:: Work order ::
The answer must be every line of the data that holds the word "from".
....................
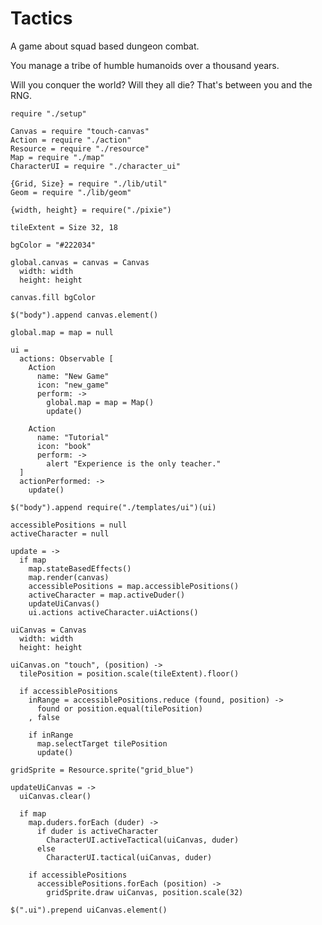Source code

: Tactics
=======

A game about squad based dungeon combat.

You manage a tribe of humble humanoids over a thousand years.

Will you conquer the world? Will they all die? That's between you and the RNG.

    require "./setup"

    Canvas = require "touch-canvas"
    Action = require "./action"
    Resource = require "./resource"
    Map = require "./map"
    CharacterUI = require "./character_ui"

    {Grid, Size} = require "./lib/util"
    Geom = require "./lib/geom"

    {width, height} = require("./pixie")

    tileExtent = Size 32, 18

    bgColor = "#222034"

    global.canvas = canvas = Canvas
      width: width
      height: height

    canvas.fill bgColor

    $("body").append canvas.element()

    global.map = map = null

    ui =
      actions: Observable [
        Action
          name: "New Game"
          icon: "new_game"
          perform: ->
            global.map = map = Map()
            update()

        Action
          name: "Tutorial"
          icon: "book"
          perform: ->
            alert "Experience is the only teacher."
      ]
      actionPerformed: ->
        update()

    $("body").append require("./templates/ui")(ui)

    accessiblePositions = null
    activeCharacter = null

    update = ->
      if map
        map.stateBasedEffects()
        map.render(canvas)
        accessiblePositions = map.accessiblePositions()
        activeCharacter = map.activeDuder()
        updateUiCanvas()
        ui.actions activeCharacter.uiActions()

    uiCanvas = Canvas
      width: width
      height: height

    uiCanvas.on "touch", (position) ->
      tilePosition = position.scale(tileExtent).floor()

      if accessiblePositions
        inRange = accessiblePositions.reduce (found, position) ->
          found or position.equal(tilePosition)
        , false

        if inRange
          map.selectTarget tilePosition
          update()

    gridSprite = Resource.sprite("grid_blue")

    updateUiCanvas = ->
      uiCanvas.clear()

      if map
        map.duders.forEach (duder) ->
          if duder is activeCharacter
            CharacterUI.activeTactical(uiCanvas, duder)
          else
            CharacterUI.tactical(uiCanvas, duder)

        if accessiblePositions
          accessiblePositions.forEach (position) ->
            gridSprite.draw uiCanvas, position.scale(32)

    $(".ui").prepend uiCanvas.element()
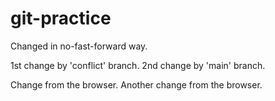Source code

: # git-practice

Changed in no-fast-forward way.

1st change by 'conflict' branch.
2nd change by 'main' branch.

Change from the browser.
Another change from the browser.

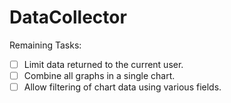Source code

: DataCollector
=============

Remaining Tasks:

- [ ] Limit data returned to the current user.
- [ ] Combine all graphs in a single chart.
- [ ] Allow filtering of chart data using various fields.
....................
:: Exercise result ::
Change from the browser.
Another change from the browser.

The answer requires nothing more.